◆ TEXT PASSAGE
On January 1, police reported that the city's four-week-old photo-radar program had nailed 13,579 drivers for speeding -- an average of 485 tickets issued per day.

In October, trauma surgeon Dr. Gene Moore of Denver Health Medical Center declared that the metro area was experiencing an "epidemic" of pedestrians killed by cars. The cause of the crisis? Growth and traffic congestion.

Bicyclist Shahram Moghadamnia was ticketed for harassment after he reached through a side window and tried to grab the driver of a Jeep that had turned in front of him at a Golden intersection. The driver happened to be talking on the phone with a police officer looking for aggressive drivers and road rage; the officer determined that Moghadamnia had been speeding downhill and that the near-collision wasn't the motorist's fault.

In October, it was reported that as many as twenty private pilots had tried to land at Denver International Airport, mistaking it for nearby Front Range Airport and causing several DIA jetliner takeoffs to be aborted. The confusion apparently stems from the sad fact that both airports have a Runway 26.

A True Visionary
In February, Denver architect and former city planner Ron Straka proposed that the playing field at Mile High Stadium be preserved even after the rest of the facility was demolished for the new stadium. Noting that this was the site of "countless indelible moments of sports history where many memorable athletes performed," Straka suggested that "it should be preserved as a permanent open space. It would provide a place for tailgating and rallies on game days, a green relief in a sea of asphalt." Broncos owner Pat Bowlen said he liked the concept -- but it was not included in final plans for the stadium.

Party Animals
Authorities in Boulder, Larimer and Weld counties were on the lookout in March after a rash of burglaries at veterinary clinics. The thieves were stealing ketamine, which vets use mainly to anesthetize cats for declawing. According to the DEA, ketamine produces a hallucinogenic high in humans that lasts around an hour. "If people saw what cats look like when they wake up from it, they'd never take it," said veterinarian Guy Newton.

Do As I Say, Not As I Do
In January, Representative Scott McKay, a Republican from Lakewood, called the cops on his wife, Jean, after she allegedly sprayed a bottle of dish soap in his mouth during an argument over his swearing. (The charges were dismissed in May.) In August, Jean filed a complaint claiming that hubby "threw a trash can at her, spit in her face, twisted her big toe and twisted her nose." Police, however, saw no visible signs of injury and refused to press charges; McKay speculated that his wife had made the report in retaliation for her January arrest.

◆ TASK SET
- 1) According to the passage, how many drivers had the city's photo-radar program ticketed for speeding by January 1?
- 2) Update the part of the passage starting with "In October, it" and going on through "a Runway 26.", so that "student pilots" stands in place of "private pilots".
Rely on the passage alone.

◆ RECORD EXCERPTS
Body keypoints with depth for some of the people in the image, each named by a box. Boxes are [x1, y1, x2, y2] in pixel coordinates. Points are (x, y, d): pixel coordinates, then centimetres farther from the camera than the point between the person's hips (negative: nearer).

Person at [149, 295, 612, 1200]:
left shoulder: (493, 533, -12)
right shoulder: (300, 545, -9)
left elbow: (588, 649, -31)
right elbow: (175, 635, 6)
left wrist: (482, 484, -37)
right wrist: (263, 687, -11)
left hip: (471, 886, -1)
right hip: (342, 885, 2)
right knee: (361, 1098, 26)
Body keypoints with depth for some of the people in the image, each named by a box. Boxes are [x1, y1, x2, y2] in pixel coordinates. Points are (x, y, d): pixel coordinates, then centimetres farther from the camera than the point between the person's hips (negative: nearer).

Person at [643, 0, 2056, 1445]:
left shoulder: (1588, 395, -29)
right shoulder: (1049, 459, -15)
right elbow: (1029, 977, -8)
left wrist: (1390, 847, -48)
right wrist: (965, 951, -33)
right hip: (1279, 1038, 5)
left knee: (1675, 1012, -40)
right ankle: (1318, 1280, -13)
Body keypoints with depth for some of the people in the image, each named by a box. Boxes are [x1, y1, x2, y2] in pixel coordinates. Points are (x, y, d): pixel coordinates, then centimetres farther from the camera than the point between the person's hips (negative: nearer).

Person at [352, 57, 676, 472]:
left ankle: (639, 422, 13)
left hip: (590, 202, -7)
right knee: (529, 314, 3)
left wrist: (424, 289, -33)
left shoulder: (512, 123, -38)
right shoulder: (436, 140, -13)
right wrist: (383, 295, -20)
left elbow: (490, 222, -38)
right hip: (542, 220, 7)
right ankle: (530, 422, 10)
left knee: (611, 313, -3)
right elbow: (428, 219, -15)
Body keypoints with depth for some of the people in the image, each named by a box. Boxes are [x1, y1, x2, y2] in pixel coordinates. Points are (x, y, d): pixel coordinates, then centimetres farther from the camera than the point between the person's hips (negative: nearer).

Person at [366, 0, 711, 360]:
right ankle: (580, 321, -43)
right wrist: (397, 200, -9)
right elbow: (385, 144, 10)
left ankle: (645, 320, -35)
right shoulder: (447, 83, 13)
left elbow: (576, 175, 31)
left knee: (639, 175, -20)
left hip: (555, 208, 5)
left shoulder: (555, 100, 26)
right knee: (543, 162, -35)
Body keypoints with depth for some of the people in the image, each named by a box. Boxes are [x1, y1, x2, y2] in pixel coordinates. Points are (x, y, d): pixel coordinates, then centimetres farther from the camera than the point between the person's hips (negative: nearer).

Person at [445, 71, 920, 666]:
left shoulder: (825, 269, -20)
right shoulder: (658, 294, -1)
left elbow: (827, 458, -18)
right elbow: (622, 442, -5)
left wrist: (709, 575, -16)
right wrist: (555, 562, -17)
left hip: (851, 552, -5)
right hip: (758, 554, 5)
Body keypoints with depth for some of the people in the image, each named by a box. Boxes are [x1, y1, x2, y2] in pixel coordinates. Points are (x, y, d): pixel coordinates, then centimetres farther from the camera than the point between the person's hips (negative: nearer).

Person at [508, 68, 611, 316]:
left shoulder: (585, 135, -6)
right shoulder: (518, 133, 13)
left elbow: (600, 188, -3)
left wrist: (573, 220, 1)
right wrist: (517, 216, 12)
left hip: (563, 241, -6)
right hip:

◆ SOLUTIONS TO THE EXERCISE
- 1) 13,579 drivers.

- 2)
In October, it was reported that as many as twenty student pilots had tried to land at Denver International Airport, mistaking it for nearby Front Range Airport and causing several DIA jetliner takeoffs to be aborted. The confusion apparently stems from the sad fact that both airports have a Runway 26.